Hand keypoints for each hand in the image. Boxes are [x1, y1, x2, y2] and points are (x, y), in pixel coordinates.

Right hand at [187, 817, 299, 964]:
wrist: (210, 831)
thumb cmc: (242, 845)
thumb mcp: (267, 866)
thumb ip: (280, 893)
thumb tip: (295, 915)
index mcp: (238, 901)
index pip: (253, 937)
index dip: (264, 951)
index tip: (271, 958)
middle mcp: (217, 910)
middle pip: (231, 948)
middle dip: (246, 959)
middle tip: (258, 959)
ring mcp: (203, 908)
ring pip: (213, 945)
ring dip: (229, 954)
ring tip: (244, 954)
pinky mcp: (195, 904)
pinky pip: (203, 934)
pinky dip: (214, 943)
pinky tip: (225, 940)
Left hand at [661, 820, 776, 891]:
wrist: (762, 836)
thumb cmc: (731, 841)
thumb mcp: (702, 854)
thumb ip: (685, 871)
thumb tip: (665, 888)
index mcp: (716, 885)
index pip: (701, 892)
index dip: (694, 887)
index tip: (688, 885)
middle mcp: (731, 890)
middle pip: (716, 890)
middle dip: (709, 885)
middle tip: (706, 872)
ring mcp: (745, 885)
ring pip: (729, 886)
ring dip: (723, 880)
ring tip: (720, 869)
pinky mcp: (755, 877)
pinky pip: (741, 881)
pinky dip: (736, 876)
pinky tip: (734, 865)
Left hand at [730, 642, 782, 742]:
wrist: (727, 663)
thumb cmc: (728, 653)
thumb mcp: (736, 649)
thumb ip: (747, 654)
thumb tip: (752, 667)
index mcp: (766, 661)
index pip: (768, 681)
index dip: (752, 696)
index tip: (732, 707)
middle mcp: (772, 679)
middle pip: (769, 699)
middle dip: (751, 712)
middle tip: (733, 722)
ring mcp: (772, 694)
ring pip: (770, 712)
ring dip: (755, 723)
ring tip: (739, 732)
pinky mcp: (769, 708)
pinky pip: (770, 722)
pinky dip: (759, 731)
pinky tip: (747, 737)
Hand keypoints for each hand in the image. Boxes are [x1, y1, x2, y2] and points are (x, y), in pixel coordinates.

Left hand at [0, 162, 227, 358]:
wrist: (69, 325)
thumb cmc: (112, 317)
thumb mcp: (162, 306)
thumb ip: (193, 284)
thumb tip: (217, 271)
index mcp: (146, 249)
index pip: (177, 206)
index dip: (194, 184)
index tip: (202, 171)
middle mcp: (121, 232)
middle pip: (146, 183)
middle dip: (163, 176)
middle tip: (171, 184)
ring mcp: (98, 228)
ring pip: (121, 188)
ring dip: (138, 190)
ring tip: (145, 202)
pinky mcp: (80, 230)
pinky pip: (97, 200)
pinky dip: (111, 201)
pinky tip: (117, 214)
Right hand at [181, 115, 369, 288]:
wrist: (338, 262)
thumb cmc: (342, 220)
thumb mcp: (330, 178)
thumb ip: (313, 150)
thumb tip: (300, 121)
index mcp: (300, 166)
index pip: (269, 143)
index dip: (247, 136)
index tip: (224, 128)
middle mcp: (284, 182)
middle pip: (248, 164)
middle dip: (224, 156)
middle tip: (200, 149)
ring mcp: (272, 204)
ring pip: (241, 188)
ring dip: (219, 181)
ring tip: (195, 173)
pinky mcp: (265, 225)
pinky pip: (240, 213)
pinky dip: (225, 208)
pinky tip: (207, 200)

Task objective:
All of the data, from the first line to the last, should be written out exactly.

Your solution:
Hand keypoints for each hand in the image. Boxes are [x1, y1, x2, y2] and points are (x, y), in pixel coordinates.

Right hand at [187, 817, 299, 964]:
wrist: (210, 831)
thumb cmc: (242, 845)
thumb mcp: (267, 866)
thumb ip: (280, 893)
thumb tip: (295, 915)
index mcp: (238, 901)
index pip: (253, 937)
index dip: (264, 951)
index tip: (271, 958)
middle mcp: (217, 910)
middle pip: (231, 948)
middle dip: (246, 959)
middle tip: (258, 959)
ring mcp: (203, 908)
ring pip: (213, 945)
ring dip: (229, 954)
ring tip: (244, 954)
pinky mcp: (195, 904)
pinky pip: (203, 934)
pinky dip: (214, 943)
pinky tip: (225, 940)
Left hand at [661, 820, 776, 891]:
wrist: (762, 836)
thumb cmc: (731, 841)
thumb mcp: (702, 854)
thumb ip: (685, 871)
thumb tip: (665, 888)
index mcp: (716, 885)
index pip: (701, 892)
index dip: (694, 887)
index tip: (688, 885)
middle mcp: (731, 890)
middle pip: (716, 890)
middle dip: (709, 885)
middle tip: (706, 872)
ring mcp: (745, 885)
ring pip: (729, 886)
ring dip: (723, 880)
ring tip: (720, 869)
pinky mcp: (755, 877)
pinky pip: (741, 881)
pinky dip: (736, 876)
pinky tip: (734, 865)
Left hand at [730, 642, 782, 742]:
wrist: (727, 663)
thumb cmc: (728, 653)
thumb mcp: (736, 649)
thumb ip: (747, 654)
thumb tip: (752, 667)
index mcp: (766, 661)
index pip: (768, 681)
index dip: (752, 696)
index tip: (732, 707)
middle mcp: (772, 679)
middle pip: (769, 699)
middle dip: (751, 712)
middle tip: (733, 722)
ring mcp: (772, 694)
ring pip: (770, 712)
ring dip: (755, 723)
ring tip: (739, 732)
pinky mcp: (769, 708)
pinky pip: (770, 722)
pinky dip: (759, 731)
pinky tip: (747, 737)
Hand keypoints for each hand in the image. Boxes are [x1, y1, x2, y2] and points are (x, y), in pixel coordinates.

Left hand at [0, 162, 227, 358]:
wrist: (69, 325)
thumb cmc: (112, 317)
thumb mcp: (162, 306)
thumb ip: (193, 284)
thumb tip: (217, 271)
index mcp: (146, 249)
index pip: (177, 206)
index dip: (194, 184)
index tip: (202, 171)
middle mcp: (121, 232)
middle pip: (146, 183)
middle dip: (163, 176)
middle tip: (171, 184)
ring mcp: (98, 228)
ring pip: (121, 188)
ring dip: (138, 190)
ring tip: (145, 202)
pinky mcp: (80, 230)
pinky pip: (97, 200)
pinky dip: (111, 201)
pinky tip: (117, 214)
Right hand at [181, 115, 369, 288]:
wrist: (338, 262)
thumb cmc: (342, 220)
thumb mcp: (330, 178)
thumb ip: (313, 150)
thumb tip: (300, 121)
index mcp: (300, 166)
index pip: (269, 143)
index dip: (247, 136)
index tip: (224, 128)
middle mcp: (284, 182)
middle pip: (248, 164)
middle dip: (224, 156)
middle tip: (200, 149)
ring mcp: (272, 204)
ring pip: (241, 188)
ring dip: (219, 181)
ring tip: (195, 173)
pinky mcp: (265, 225)
pinky pip: (240, 213)
pinky dip: (225, 208)
pinky tip: (207, 200)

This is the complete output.